# How do we represent the oxidation of ethanol to acetic acid by potassium permanganate using the oxidation number method?

Jun 1, 2017

$4 M n {O}_{4}^{-} + 12 {H}^{+} + 5 {H}_{3} C - C {H}_{2} O H \rightarrow 5 {H}_{3} C - C {O}_{2} H + 4 M {n}^{2 +} + 11 {H}_{2} O \left(l\right)$

#### Explanation:

Just to expand on the subject of oxidation of alcohols, the method of oxidation number, and gain or loss of electrons, can be utilized in the scenario, provided that we know how to assign oxidation numbers for the individual carbons in a given compound.

For the oxidation of ethanol to acetic acid, we could propose the given oxidation reaction as:

${H}_{3} \stackrel{- I I I}{C} - \stackrel{- I}{C} {H}_{2} O H + {H}_{2} O \rightarrow {H}_{3} \stackrel{- I I I}{C} - \stackrel{+ I I I}{C} \left(= O\right) O H + 4 {H}^{+} + 4 {e}^{-} \text{ (i)}$

And something, here $M n {O}_{4}^{-}$ is reduced down to $M {n}^{+ 2}$:

$\stackrel{V I I +}{\text{Mn"rarrstackrel(+II)"Mn}}$

$M n {O}_{4}^{-} + 8 {H}^{+} + 5 {e}^{-} \rightarrow \text{Mn"^(2+)+"4H"_2"O} \left(l\right)$ $\text{(ii)}$

Deep-red purple permanganate ion is reduced down to almost colourless $M {n}^{2 +}$.
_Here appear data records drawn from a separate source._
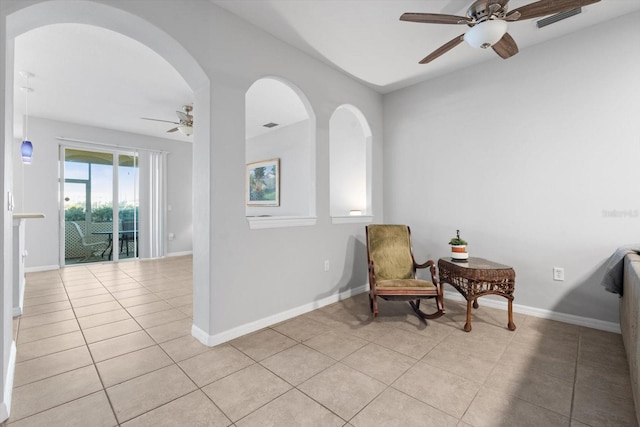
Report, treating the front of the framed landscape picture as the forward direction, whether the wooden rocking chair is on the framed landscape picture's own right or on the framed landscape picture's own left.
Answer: on the framed landscape picture's own left

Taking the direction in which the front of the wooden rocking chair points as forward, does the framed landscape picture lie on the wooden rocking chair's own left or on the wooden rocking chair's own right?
on the wooden rocking chair's own right

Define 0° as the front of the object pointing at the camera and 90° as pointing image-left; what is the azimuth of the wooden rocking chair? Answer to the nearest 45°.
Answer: approximately 0°

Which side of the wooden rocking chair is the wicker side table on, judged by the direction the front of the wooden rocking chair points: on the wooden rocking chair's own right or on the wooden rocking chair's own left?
on the wooden rocking chair's own left

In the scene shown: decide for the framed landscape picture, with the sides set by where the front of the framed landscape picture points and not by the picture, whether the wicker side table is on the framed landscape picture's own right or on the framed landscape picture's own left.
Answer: on the framed landscape picture's own left
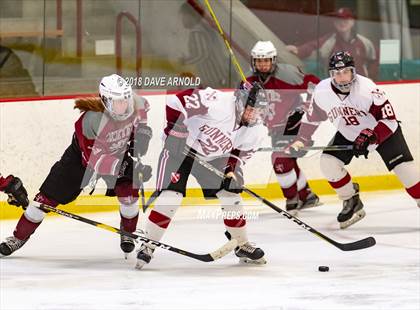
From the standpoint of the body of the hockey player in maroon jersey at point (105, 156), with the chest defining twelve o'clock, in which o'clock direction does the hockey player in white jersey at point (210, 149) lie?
The hockey player in white jersey is roughly at 11 o'clock from the hockey player in maroon jersey.

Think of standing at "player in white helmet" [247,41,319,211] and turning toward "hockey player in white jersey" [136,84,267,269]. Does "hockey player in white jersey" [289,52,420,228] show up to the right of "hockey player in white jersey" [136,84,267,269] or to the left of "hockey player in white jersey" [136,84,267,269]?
left

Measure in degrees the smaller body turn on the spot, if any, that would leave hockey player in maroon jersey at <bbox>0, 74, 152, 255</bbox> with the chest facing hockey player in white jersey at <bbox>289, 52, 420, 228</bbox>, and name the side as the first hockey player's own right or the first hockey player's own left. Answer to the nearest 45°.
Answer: approximately 90° to the first hockey player's own left

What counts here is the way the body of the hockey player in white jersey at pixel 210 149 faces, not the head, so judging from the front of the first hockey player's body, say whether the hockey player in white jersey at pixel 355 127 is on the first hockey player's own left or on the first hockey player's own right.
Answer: on the first hockey player's own left

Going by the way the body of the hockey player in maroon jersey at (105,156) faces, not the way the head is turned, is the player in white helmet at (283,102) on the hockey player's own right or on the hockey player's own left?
on the hockey player's own left

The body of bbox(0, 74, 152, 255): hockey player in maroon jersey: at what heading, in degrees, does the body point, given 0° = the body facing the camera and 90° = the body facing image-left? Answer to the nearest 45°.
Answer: approximately 315°
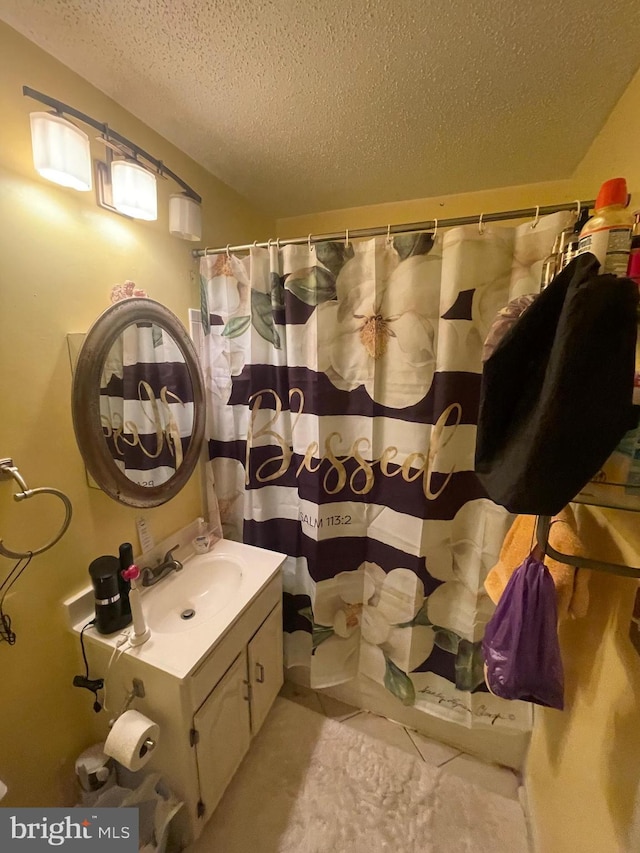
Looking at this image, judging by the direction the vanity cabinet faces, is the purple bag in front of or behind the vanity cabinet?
in front

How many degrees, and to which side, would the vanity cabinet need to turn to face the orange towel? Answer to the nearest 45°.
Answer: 0° — it already faces it

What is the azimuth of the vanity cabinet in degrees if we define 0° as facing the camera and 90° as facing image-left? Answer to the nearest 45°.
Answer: approximately 315°
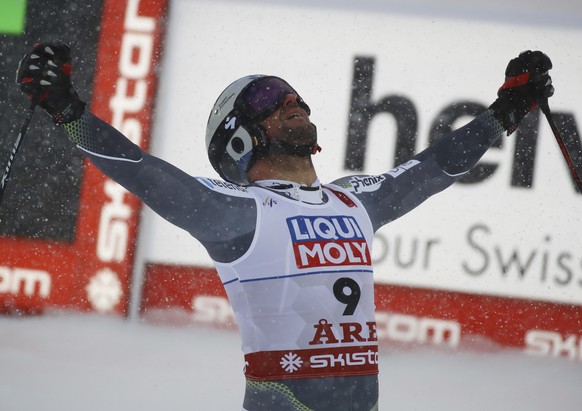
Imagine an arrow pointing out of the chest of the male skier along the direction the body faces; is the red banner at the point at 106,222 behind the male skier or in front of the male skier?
behind

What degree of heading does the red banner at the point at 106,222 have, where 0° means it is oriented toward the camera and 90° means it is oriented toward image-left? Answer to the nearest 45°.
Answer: approximately 0°

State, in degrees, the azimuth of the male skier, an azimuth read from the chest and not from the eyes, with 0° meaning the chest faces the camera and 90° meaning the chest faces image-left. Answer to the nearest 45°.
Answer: approximately 315°

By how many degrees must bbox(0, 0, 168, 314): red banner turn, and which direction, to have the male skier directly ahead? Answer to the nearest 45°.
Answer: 0° — it already faces them
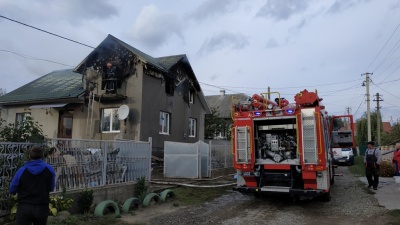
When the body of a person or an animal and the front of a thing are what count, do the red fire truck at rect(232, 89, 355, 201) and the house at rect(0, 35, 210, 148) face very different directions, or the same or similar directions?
very different directions

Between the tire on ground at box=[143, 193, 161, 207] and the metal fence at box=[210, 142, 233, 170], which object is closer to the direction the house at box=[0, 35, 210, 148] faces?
the tire on ground

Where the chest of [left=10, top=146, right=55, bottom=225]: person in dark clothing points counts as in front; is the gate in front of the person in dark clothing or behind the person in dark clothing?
in front

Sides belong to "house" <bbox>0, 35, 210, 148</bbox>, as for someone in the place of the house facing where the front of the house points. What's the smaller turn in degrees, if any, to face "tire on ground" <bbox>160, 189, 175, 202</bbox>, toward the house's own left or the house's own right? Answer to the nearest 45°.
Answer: approximately 45° to the house's own left

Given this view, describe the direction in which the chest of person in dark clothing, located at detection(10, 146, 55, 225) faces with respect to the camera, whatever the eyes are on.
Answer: away from the camera

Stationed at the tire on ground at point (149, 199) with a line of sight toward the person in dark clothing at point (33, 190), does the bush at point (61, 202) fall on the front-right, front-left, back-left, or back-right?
front-right

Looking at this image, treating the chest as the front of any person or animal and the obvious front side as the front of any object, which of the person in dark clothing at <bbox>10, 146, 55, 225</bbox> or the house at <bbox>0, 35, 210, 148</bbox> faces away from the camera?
the person in dark clothing

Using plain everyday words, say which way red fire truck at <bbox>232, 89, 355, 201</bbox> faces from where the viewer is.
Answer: facing away from the viewer

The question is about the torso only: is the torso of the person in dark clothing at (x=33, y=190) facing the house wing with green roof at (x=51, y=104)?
yes

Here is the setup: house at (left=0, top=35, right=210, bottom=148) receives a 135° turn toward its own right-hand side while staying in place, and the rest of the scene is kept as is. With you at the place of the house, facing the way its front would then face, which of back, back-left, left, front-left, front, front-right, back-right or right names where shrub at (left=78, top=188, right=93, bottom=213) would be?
back

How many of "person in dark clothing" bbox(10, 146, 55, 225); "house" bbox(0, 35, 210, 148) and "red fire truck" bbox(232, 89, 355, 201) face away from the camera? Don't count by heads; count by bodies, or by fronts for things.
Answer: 2

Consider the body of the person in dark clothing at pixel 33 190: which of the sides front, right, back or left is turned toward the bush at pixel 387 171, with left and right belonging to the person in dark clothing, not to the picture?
right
And to give the final redox equation, we cross multiply $\left(i\right)$ and $\left(i i\right)$ so that electrons DO NOT appear in the final equation:

And thus $5 \times \left(i\right) + 4 \times \left(i i\right)$ gives...............

$4 M n {O}_{4}^{-} + 12 {H}^{+} + 5 {H}_{3} C - C {H}_{2} O H \rightarrow 5 {H}_{3} C - C {O}_{2} H + 4 M {n}^{2 +} + 11 {H}_{2} O \left(l\right)$

Which, if I have done my sums right, is balanced with respect to mass and charge; as indeed it must be if we purport to represent chemical reality. Note that the reaction contains a built-in indicator. $M n {O}_{4}^{-}$ is deep purple; $M {n}^{2 +}$ is almost colourless.